Uma pesquisa realizada pela Universidade de Oxford revelou que, em cenários técnicos e controlados, a IA acerta 95% dos casos. No entanto, quando o robô interage com pessoas reais, que muitas vezes esquecem detalhes ou explicam as dores de forma confusa, a taxa de acerto cai para apenas 35%. Essa falha na comunicação pode transformar situações críticas em conselhos inadequados.
Um exemplo real desse perigo aconteceu com uma paciente que, após uma queda, foi informada pela IA que havia ‘perfurado um órgão’. O diagnóstico causou pânico e horas de espera no pronto-socorro, apenas para os médicos confirmarem que não passava de um erro do sistema. Em outros casos, sintomas de hemorragia cerebral foram confundidos com necessidade de repouso.

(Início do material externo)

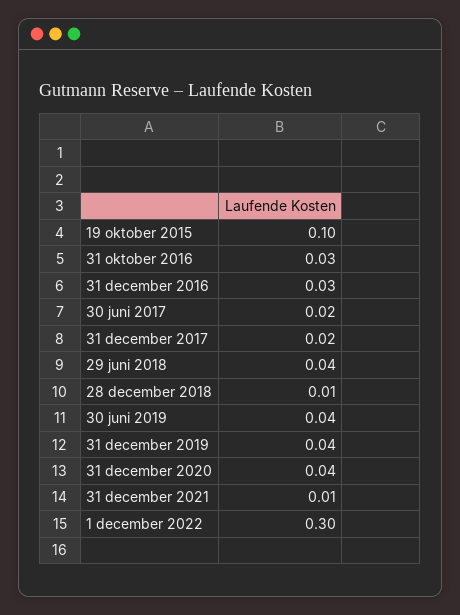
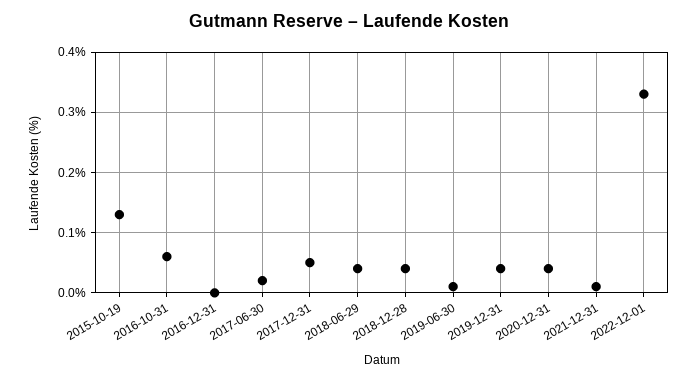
19 oktober 2015: 0.1 -> 0.13
31 oktober 2016: 0.03 -> 0.06
31 december 2016: 0.03 -> 0
31 december 2017: 0.02 -> 0.05
28 december 2018: 0.01 -> 0.04
30 juni 2019: 0.04 -> 0.01
1 december 2022: 0.3 -> 0.33

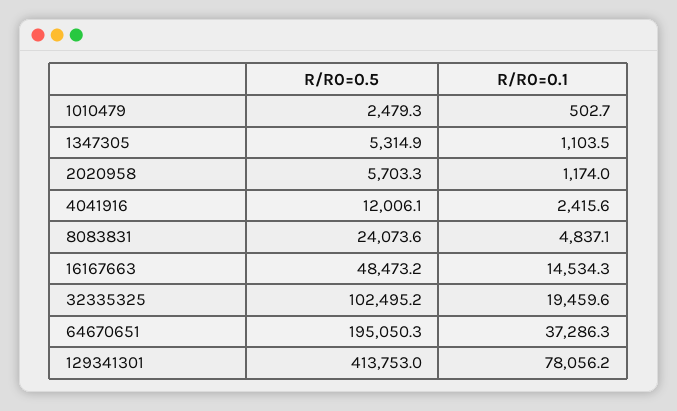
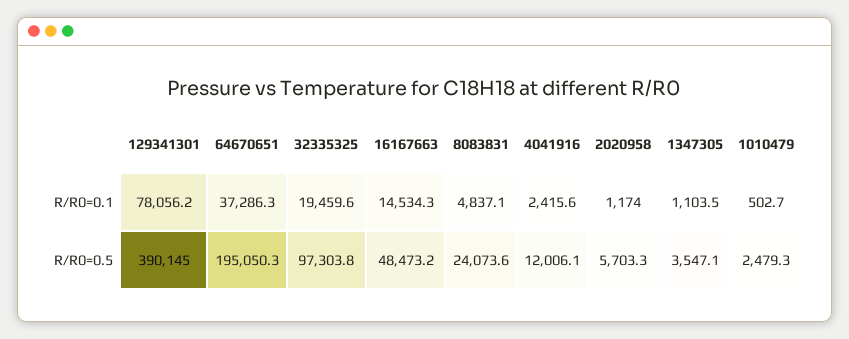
R/R0=0.5, 1347305: 5314.9 -> 3547.1
R/R0=0.5, 32335325: 102495.2 -> 97303.8
R/R0=0.5, 129341301: 413753 -> 390145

Diferente de uma pesquisa no Google, onde você vê várias fontes, o chatbot entrega uma resposta única e direta, o que gera uma falsa sensação de confiança. Médicos alertam que as máquinas são programadas para prever padrões de texto e não possuem capacidade clínica para garantir um diagnóstico seguro.

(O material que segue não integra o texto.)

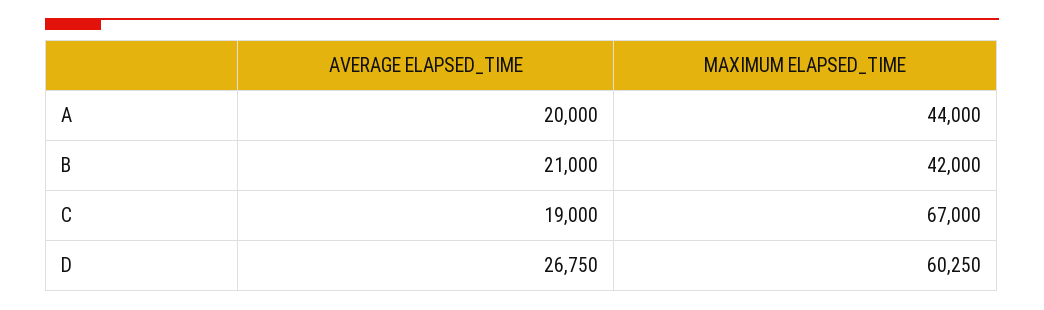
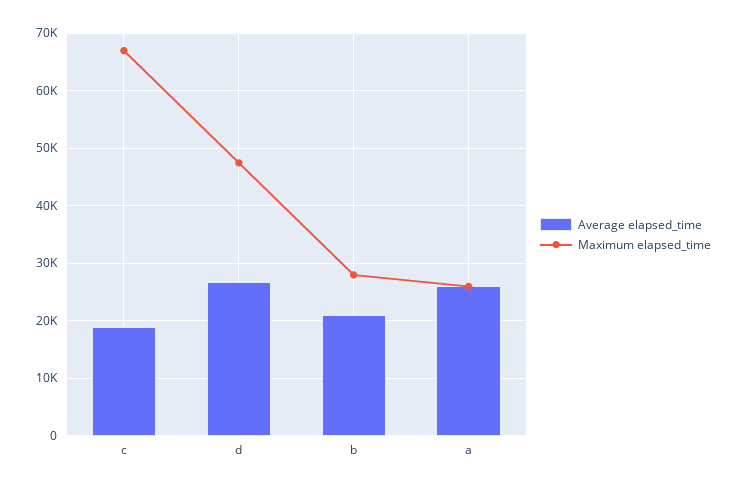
AVERAGE ELAPSED_TIME, A: 20000 -> 26000
MAXIMUM ELAPSED_TIME, A: 44000 -> 26000
MAXIMUM ELAPSED_TIME, B: 42000 -> 28000
MAXIMUM ELAPSED_TIME, D: 60250 -> 48000

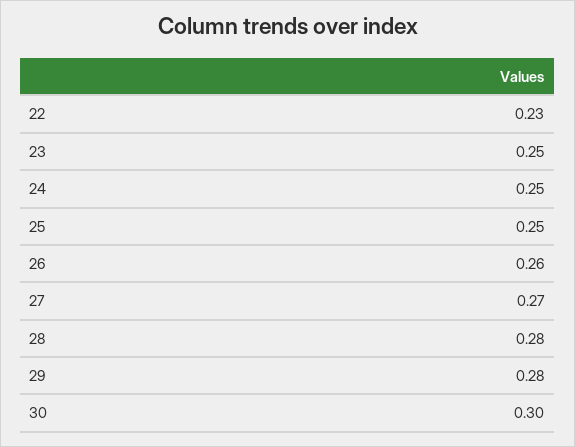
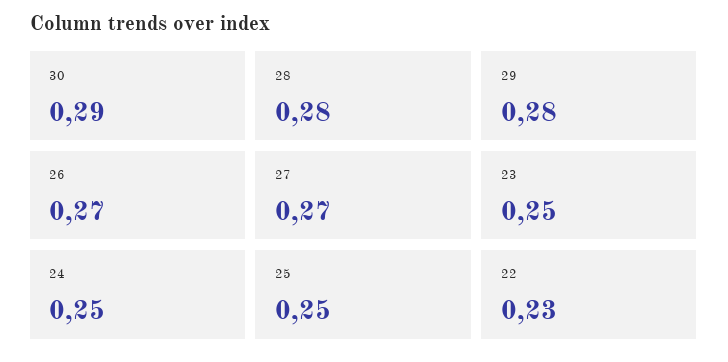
26: 0.26 -> 0.27
30: 0.3 -> 0.29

Outro ponto de alerta é a desinformação. Testes realizados na Califórnia mostraram que alguns modelos de IA chegaram a recomendar terapias alternativas sem comprovação científica para doenças graves, como o câncer, em vez de direcionar o paciente para tratamentos hospitalares comprovados.
As próprias empresas que criam essas tecnologias, como a OpenAI, reforçam que as ferramentas servem apenas para fins educativos. O conselho dos especialistas para os moradores de Paulo Afonso e região é claro: a tecnologia não substitui o médico e o uso por conta própria deve ser tratado com extrema cautela.